Three Recommendations for Church Planters
1. Don’t Rush Leadership Plurality
Many of us who plant churches believe in plural leadership. We are committed to plurality because of the biblical teaching on elders. But I have seen so many church plants go sideways because of bad leadership decisions early on. Assembling an internal elder team two years into a church plant can force a planter to install men as elders who are not at all ready for this role. Assembling an elder team two years into a church plant is normally a recipe for disaster because giving the title of elder is a lot easier than taking it away. For all of you nay-saying plurality lovers, I am not recommending dictatorial leadership. Plurality is the goal but my point is that you don’t have to be there in 5 minutes. Follow the advisory team structure that I refer to in my previous post for your first several years. This will be your plurality. In time you will build local plurality as men are tested over a period of years. And Remember – Church planting is a ten-year adventure rather than a three-year adventure so slow down!

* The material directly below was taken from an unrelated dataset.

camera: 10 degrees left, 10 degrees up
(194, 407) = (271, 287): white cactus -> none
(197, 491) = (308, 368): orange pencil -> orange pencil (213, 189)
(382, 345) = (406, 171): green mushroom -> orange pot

2. Hire Admin Help Prior to Ministry Staffing
John Maxwell used to say that the first person that a pastor should hire is an admin assistant. Seriously? Before any other hire? But think about it. Church planters do everything themselves. We pick up the mail, print bulletins, return every email, pay all of the bills, deal with the legal stuff, and all kinds of other things that we never learned to do in Seminary. Much of the work that we do as church planters has little to do with pastoring. By hiring some admin help early on you will free up a lot of hours to do pastoral ministry that you would otherwise spend doing 10-12 dollar an hour admin tasks. A church planter should spend as much time as possible doing ministry and delegate as much admin as possible to someone else who can do this. Invest a few hundred dollars a month in some admin help before paying another pastor a few thousand dollars a month. Paying for admin help costs far less than paying for ministry staff. Admin help: Inexpensive. Freeing up 15 hours a week to spend more time with people: Priceless.
3. Get a coach
Every Church Planter needs a Coach. Repeat: Every Church Planter needs a Coach. A good coach will walk alongside you in all aspects of church planting. A good coach will help you to balance life, health, work, ministry, and family and you plant the church. Every church planting network leader that I know sees the value of coaching. Dave Devries, Ed Stetzer, and Bob Logan have all written on this extensively. Ed Stetzter says:
“If you are planting a church you need a coach (yes, maybe even a paid one). The coach (or mentor) can help planters focus on goals and actions steps related to all 7 issues. I know that may overwhelm you, but you are investing in viability. How much will it cost you personally if the church plant closes? We all know that the cost goes far beyond dollars and cents for all involved.”